Dreyer verhindert Spannung

Fritzlar. So ist das mit Auftaktspielen. Wenn der Meisterschaftsanwärter unter seinen Möglichkeiten bleibt. Wenn ein Aufsteiger frech dagegen hält. Und wenn der Favorit am Ende einfach nur froh ist, gewonnen zu haben. „Da ist Luft nach oben“, sagte Trainerin Viktoria Marquardt. Wohlwissend, dass sich das 24:15 (13:8) ihres SV Germania Fritzlar in der 3. Handball-Liga Ost der Frauen gegen die HSG Plesse-Hardenberg eindeutiger anhört, als es war.

Es gab viel Widerstand: Franziska Chmurski (hier gehalten von Plesse-Hardenbergs Devi Chiara Hille), die ein anständiges Debüt gab, und der SV Germania Fritzlar feierten zum Auftakt einen Arbeitssieg. Foto: Hahn

Denn der Neuling aus Niedersachsen erwies sich als ein härterer Gegner als erwartet. Das Team von Coach Tim Becker begann unaufgeregt und defensivstark. Mit der Folge, dass die HSG durch Treffer von Kreisläuferin Isabel Marienfeld, Abwehrchefin Maike Rombach und Vorkämpferin Marilena Henne mit 3:1 führte (7.).

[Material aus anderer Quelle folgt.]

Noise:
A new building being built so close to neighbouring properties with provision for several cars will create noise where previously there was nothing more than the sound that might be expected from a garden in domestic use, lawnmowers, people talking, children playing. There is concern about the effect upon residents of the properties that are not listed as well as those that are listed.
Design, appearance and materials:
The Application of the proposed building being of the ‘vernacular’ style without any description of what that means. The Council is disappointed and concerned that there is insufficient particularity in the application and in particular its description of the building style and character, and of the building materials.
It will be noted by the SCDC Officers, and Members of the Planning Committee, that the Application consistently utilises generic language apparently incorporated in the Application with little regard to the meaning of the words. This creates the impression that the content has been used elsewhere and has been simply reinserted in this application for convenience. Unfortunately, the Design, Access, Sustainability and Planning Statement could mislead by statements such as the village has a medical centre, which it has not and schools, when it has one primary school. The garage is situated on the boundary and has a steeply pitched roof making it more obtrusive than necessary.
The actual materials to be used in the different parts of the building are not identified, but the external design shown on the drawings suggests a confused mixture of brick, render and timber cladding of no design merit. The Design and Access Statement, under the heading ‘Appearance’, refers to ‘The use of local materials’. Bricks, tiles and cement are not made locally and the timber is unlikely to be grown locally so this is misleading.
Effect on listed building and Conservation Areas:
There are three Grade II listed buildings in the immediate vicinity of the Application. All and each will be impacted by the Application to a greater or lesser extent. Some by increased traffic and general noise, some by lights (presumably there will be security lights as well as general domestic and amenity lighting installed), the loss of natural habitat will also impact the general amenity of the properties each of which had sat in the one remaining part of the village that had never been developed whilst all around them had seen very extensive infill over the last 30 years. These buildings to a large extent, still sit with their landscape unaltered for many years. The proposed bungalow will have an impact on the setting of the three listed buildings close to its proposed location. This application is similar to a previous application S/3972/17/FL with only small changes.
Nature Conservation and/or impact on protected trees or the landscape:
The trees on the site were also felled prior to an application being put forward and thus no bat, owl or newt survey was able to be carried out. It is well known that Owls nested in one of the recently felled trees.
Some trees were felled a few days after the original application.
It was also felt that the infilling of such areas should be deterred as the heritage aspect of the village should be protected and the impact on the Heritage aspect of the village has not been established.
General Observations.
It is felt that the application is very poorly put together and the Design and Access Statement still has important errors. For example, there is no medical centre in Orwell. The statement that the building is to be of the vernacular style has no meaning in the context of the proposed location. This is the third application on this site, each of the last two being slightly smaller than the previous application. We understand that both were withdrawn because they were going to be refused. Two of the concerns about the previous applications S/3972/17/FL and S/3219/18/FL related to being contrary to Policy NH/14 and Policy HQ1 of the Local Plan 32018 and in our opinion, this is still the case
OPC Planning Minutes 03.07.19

„Wir haben mutig dagegengehalten“, freute sich Becker über die ersten Minuten der HSG als Drittligist. Fritzlar hingegen fehlte die Kaltschnäuzigkeit. Vilte Duknauskaite verwarf (1.), Franziska Chmurski scheiterte an Torfrau Carolin Menn (3.), ehe wiederum Duknauskaite nur den Querbalken traf (5.). Das war der erste von neun Würfen, die an Pfosten oder Latte gingen. „Da müssen wir dran arbeiten. Ein stärkerer Gegner hätte unsere Schwächen ausgenutzt“, haderte Marquardt.

100 Sekunden brauchte ihr Team, um den Arbeitssieg auf den Weg zu bringen. Drei Siebenmeter waren’s, die Bibiana Huck gewohnt sicher verwandelte und den SVG mit 5:3 in Führung warf (11.). Neuzugang Franziska Chmurski und nach einem Jahr Verletzungspause gleich in der Anfangsformation Kreisläuferin Lorena Lorenz (2) holten die Siebenmeter heraus. „Dabei und bei den Zeitstrafen war Fritzlar cleverer. Da müssen wir noch lernen“, wusste Becker einen Unterschied im vermeintlich ungleichen Duell auszumachen.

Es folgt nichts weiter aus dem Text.